Falta uma estratégia para o interior
03-03-2018 - 10:58

O propósito de reduzir o crescente fosso entre o litoral e o interior tem de passar do domínio das boas intenções e encarar a realidade.

Desde a década de 60 do século XX que o interior do território continental perde população. Nessa altura, acelerou a emigração para o estrangeiro (França, sobretudo), grande parte dela “a salto”. Mas muitos saíam das suas aldeias para irem tentar a sorte nas grandes cidades do país, como Lisboa e Porto. Ora a década de 60 foi aquela onde maior crescimento económico se registou em Portugal. As pessoas abandonavam o interior para viverem melhor, não suportavam mais a miséria secular onde haviam nascido.

Esta tendência nunca foi contrariada. Ela aponta para que, em breve, quatro quintos da população do continente se concentrem num quinto do território, no litoral ou perto dele. E insere-se na crescente saída dos campos para as cidades, um fenómeno universal. Pretende-se, agora, travar entre nós este crescente desequilíbrio territorial, que esvazia o interior agrícola e congestiona o litoral urbano. Só que não se conhece uma estratégia credível para concretizar tal desejo.

É verdade que o interior possui, hoje, acessos rodoviários que não existiam há vinte anos. Ora esses acessos servem, sobretudo, para as pessoas originárias do interior e que agora vivem no litoral irem passar férias ou fins-de-semana à “terra”. E também é certo que, com acesso à internet, à televisão e aos telemóveis, quem viva no interior se sente agora menos isolado do que no passado.
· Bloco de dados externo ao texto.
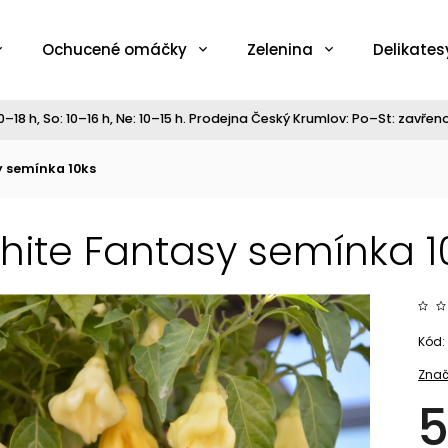
Ochucené omáčky
Zelenina
Delikates
–18 h, So: 10–16 h, Ne: 10–15 h. Prodejna Český Krumlov: Po–St: zavřeno,
y semínka 10ks
White Fantasy semínka 1
Kód:
Znač
5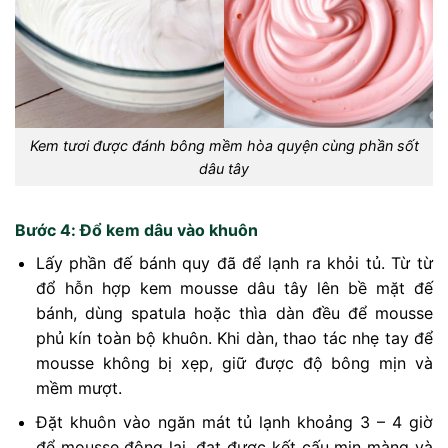
Kem tươi được đánh bông mềm hòa quyện cùng phần sốt
dâu tây
Bước 4: Đổ kem dâu vào khuôn
Lấy phần đế bánh quy đã để lạnh ra khỏi tủ. Từ từ
đổ hỗn hợp kem mousse dâu tây lên bề mặt đế
bánh, dùng spatula hoặc thìa dàn đều để mousse
phủ kín toàn bộ khuôn. Khi dàn, thao tác nhẹ tay để
mousse không bị xẹp, giữ được độ bông mịn và
mềm mượt.
Đặt khuôn vào ngăn mát tủ lạnh khoảng 3 – 4 giờ
để mousse đông lại, đạt được kết cấu mịn màng và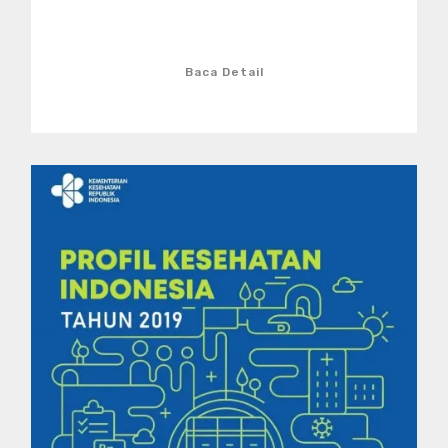
Baca Detail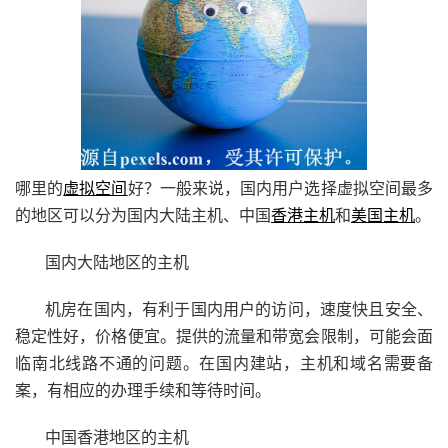
哪里的
虚拟空间
好？一般来说，国内用户选择虚拟空间最多
的地区可以分为国内大陆主机、中国
香港主机
和
美国主机
。
国内大陆地区的主机
机房在国内，有利于国内用户的访问，速度快且安全、
稳定性好，价格便宜。提供的流量和带宽会限制，可能会面
临南北线路不通的问题。在国内建站，主机和域名需要备
案，有相应的办理手续和等待时间。
中国香港地区的主机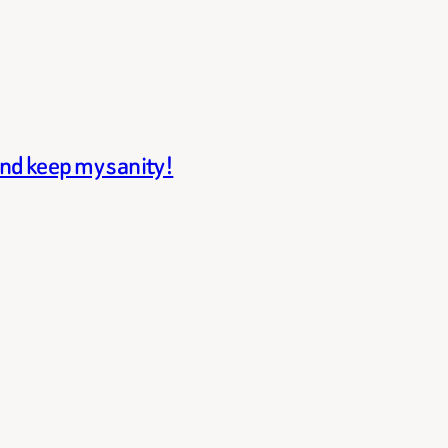
and keep my sanity!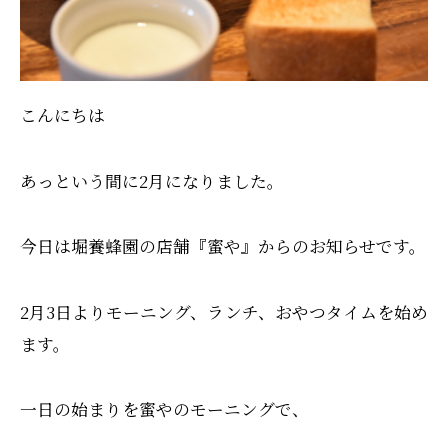
こんにちは
あっという間に2月になりました。
今日は堀養蜂園の店舗『蜜や』からのお知らせです。
2月3日よりモーニング、ランチ、おやつタイムを始め
ます。
一日の始まりを蜜やのモーニングで、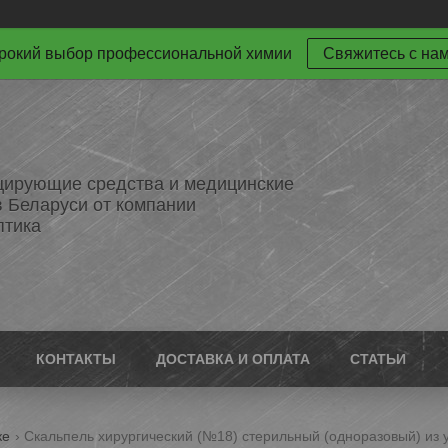
окий выбор профессиональной химии
Свяжитесь с на
ирующие средства и медицинские
в Беларуси от компании
птика
КОНТАКТЫ
ДОСТАВКА И ОПЛАТА
СТАТЬИ
ке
Mas no interior não há empregos, pelo menos em empresas não agrícolas. Talvez seja um bom sítio para gozar a reforma, ou um curto período de lazer, mas não para trabalhar. Excepto, claro, quem vá para o interior cultivar a terra – e há jovens que o fazem, mas são uma pequena minoria. Ora um jovem casal que opte pela agricultura não pode deixar de pensar que os filhos que venha a ter não encontrarão estabelecimentos de ensino próximos de casa, pelo menos a partir da escola primária.

Ciclo vicioso

O ciclo vicioso funciona: como há pouca gente em localidades do interior, fecham equipamentos, como tribunais, repartições de finanças, lojas dos CTT, etc. O que, por sua vez, induz quem pode a sair do interior logo que consiga.
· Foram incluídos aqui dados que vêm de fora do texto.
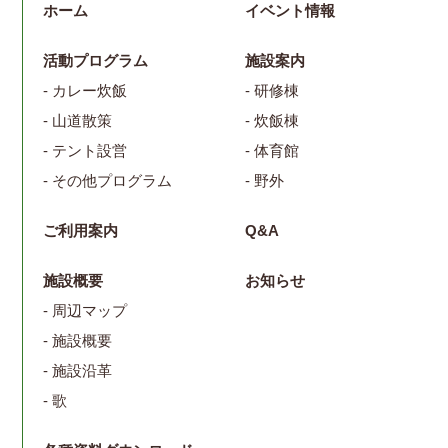
ホーム
イベント情報
活動プログラム
施設案内
- カレー炊飯
- 研修棟
- 山道散策
- 炊飯棟
- テント設営
- 体育館
- その他プログラム
- 野外
ご利用案内
Q&A
施設概要
お知らせ
- 周辺マップ
- 施設概要
- 施設沿革
- 歌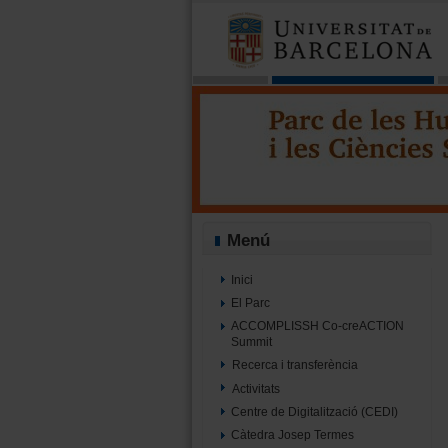
Parc de les Humanit
Projecte Minerva - Parc UB
Menú
Inici
El Parc
ACCOMPLISSH Co-creACTION
Summit
Recerca i transferència
Activitats
Centre de Digitalització (CEDI)
Càtedra Josep Termes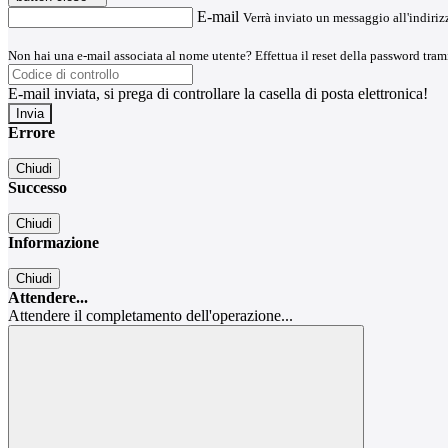
E-mail
Verrà inviato un messaggio all'indirizz
Non hai una e-mail associata al nome utente? Effettua il reset della password tram
E-mail inviata, si prega di controllare la casella di posta elettronica!
Errore
Chiudi
Successo
Chiudi
Informazione
Chiudi
Attendere...
Attendere il completamento dell'operazione...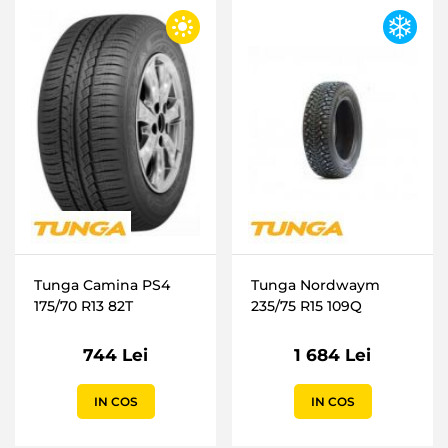
Tunga Camina PS4
Tunga Nordwaym
175/70 R13 82T
235/75 R15 109Q
744 Lei
1 684 Lei
IN COS
IN COS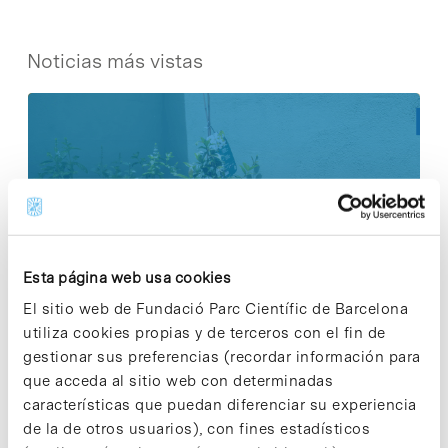
Noticias más vistas
Los proyectos colectivos son
enriquecedores. ¡Participa y haz
crecer la Sostenibilidad en el PCB!
9 de septiembre de 2025
Esta página web usa cookies
El sitio web de Fundació Parc Científic de Barcelona
utiliza cookies propias y de terceros con el fin de
gestionar sus preferencias (recordar información para
¡Ayúdanos a hacer crecer «Notas de
que acceda al sitio web con determinadas
Sostenibilidad»! ¿Quieres participar
características que puedan diferenciar su experiencia
y ser una fuente de inspiración?
de la de otros usuarios), con fines estadísticos
3 de septiembre de 2025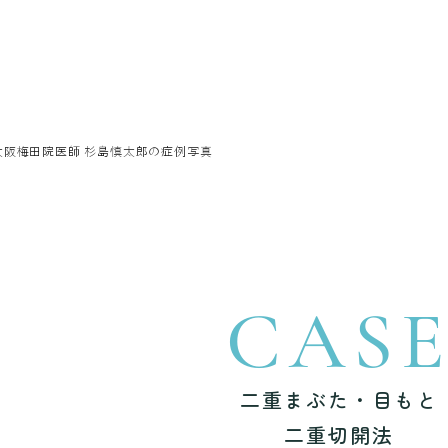
大阪梅田院医師 杉島慎太郎の症例写真
CAS
二重まぶた・目もと
二重切開法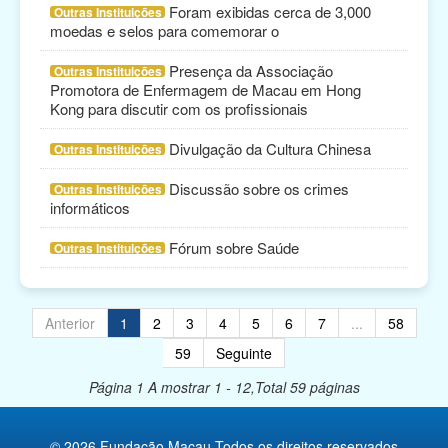
Foram exibidas cerca de 3,000
Outras Instituições
moedas e selos para comemorar o
Presença da Associação
Outras Instituições
Promotora de Enfermagem de Macau em Hong
Kong para discutir com os profissionais
Divulgação da Cultura Chinesa
Outras Instituições
Discussão sobre os crimes
Outras Instituições
informáticos
Fórum sobre Saúde
Outras Instituições
Anterior
1
2
3
4
5
6
7
...
58
59
Seguinte
Página 1
A mostrar 1 - 12,Total 59 páginas
© 2026 Fundação Macau Todos os direitos reservados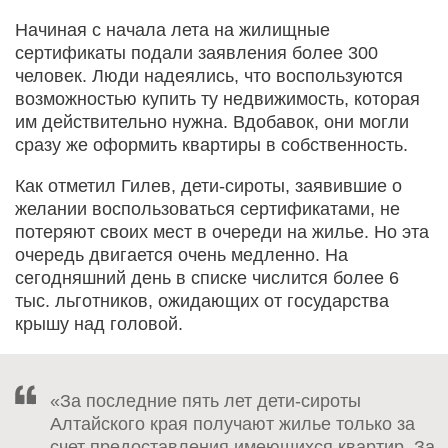
Начиная с начала лета на жилищные
сертификаты подали заявления более 300
человек. Люди надеялись, что воспользуются
возможностью купить ту недвижимость, которая
им действительно нужна. Вдобавок, они могли
сразу же оформить квартиры в собственность.
Как отметил Гилев, дети-сироты, заявившие о
желании воспользоваться сертификатами, не
потеряют своих мест в очереди на жилье. Но эта
очередь двигается очень медленно. На
сегодняшний день в списке числится более 6
тыс. льготников, ожидающих от государства
крышу над головой.
«За последние пять лет дети-сироты
Алтайского края получают жилье только за
счет предоставления имеющихся квартир. За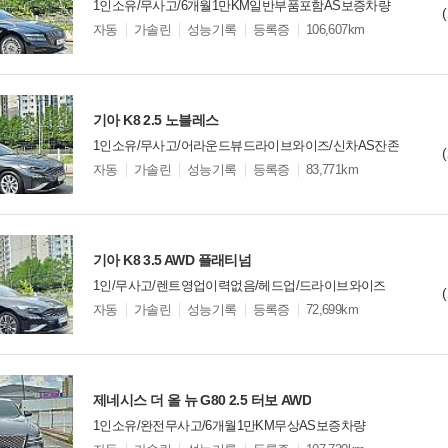
1인소유/무사고/6개월1만KM일반부품포함AS보증차량
모
자동
가솔린
성능기록
등록증
106,607km
델
옵
비교
션
기아 K8 2.5 노블레스
1인소유/무사고/어라운드뷰드라이브와이즈/신차AS잔존
모
자동
가솔린
성능기록
등록증
83,771km
델
옵
비교
션
기아 K8 3.5 AWD 플래티넘
1인/무사고/렌트영업이력없음/헤드업/드라이브와이즈
모
자동
가솔린
성능기록
등록증
72,699km
델
옵
비교
션
제네시스 더 올 뉴 G80 2.5 터보 AWD
1인소유/완전무사고/6개월1만KM무상AS보증차량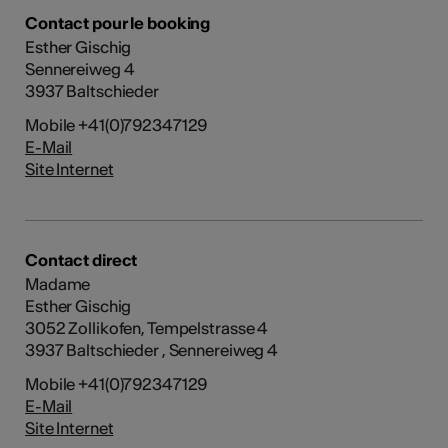
Contact pour le booking
Esther Gischig
Sennereiweg 4
3937 Baltschieder
Mobile +41(0)792347129
E-Mail
Site Internet
Contact direct
Madame
Esther Gischig
3052 Zollikofen, Tempelstrasse 4
3937 Baltschieder , Sennereiweg 4
Mobile +41(0)792347129
E-Mail
Site Internet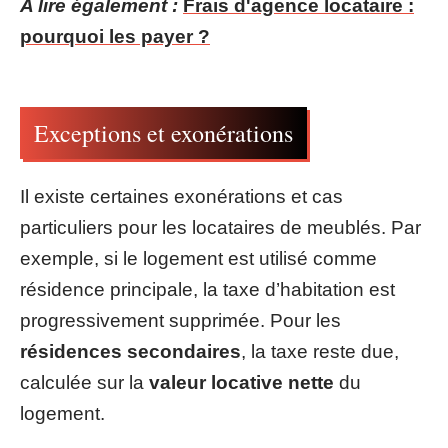
A lire également :
Frais d'agence locataire :
pourquoi les payer ?
Exceptions et exonérations
Il existe certaines exonérations et cas
particuliers pour les locataires de meublés. Par
exemple, si le logement est utilisé comme
résidence principale, la taxe d’habitation est
progressivement supprimée. Pour les
résidences secondaires
, la taxe reste due,
calculée sur la
valeur locative nette
du
logement.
Fala-se em atrair empresas para o interior, com incentivos fiscais. Mas, em regra, as empresas gostam de se juntar geograficamente e de estar perto, seja de potenciais consumidores dos artigos que produz, seja de fornecedores, seja, ainda, de povoações onde possa recrutar trabalhadores com um mínimo de qualificações. É muito difícil encontrar no Nordeste transmontano um tratorista, por exemplo. Ou mesmo pessoal para trabalhar na construção civil. Que empresas estarão dispostas a implantar-se em sítios como esse, ainda que paguem quase zero de impostos? Muito poucas.

Em suma, há inúmeros obstáculos em tornar o interior mais parecido com o litoral. Por isso é necessário passar de afirmações genéricas para análises realistas. E a partir daí delinear uma estratégia credível, não uma mera declaração de intenções.

Apostar nas cidades do interior

Parece evidente, por exemplo, que as aldeias não têm futuro, salvo um ou outro caso especial. É um drama humano muito sério o abandono das aldeias pelos jovens. Ficam lá os velhos, cada vez mais desacompanhados, pois muitos vão morrendo. A tragédia dos incêndios florestais em 2017 mostrou bem que na maioria das aldeias atingidas havia casas com pessoas de muita idade e casas de fim-de-semana, que ficam fechadas a maior parte do ano. Também há aldeias que sobrevivem, mal, graças às férias dos emigrantes, que animam o local apenas durante algumas semanas no verão.

Há que não abandonar os idosos que vão permanecendo nas aldeias. A GNR, por exemplo, tem ajudado muitos deles. Mas, a prazo, a situação não é sustentável.

Por tudo isso, creio que a aposta a fazer é nas cidades pequenas e médias do interior. Cidades com uma escala que permita atrair investimentos empresariais e pessoas dispostas a trabalhar. Mas esta é uma impressão minha. Falta estudar o problema a sério, para evitar que nos iludamos com fantasias.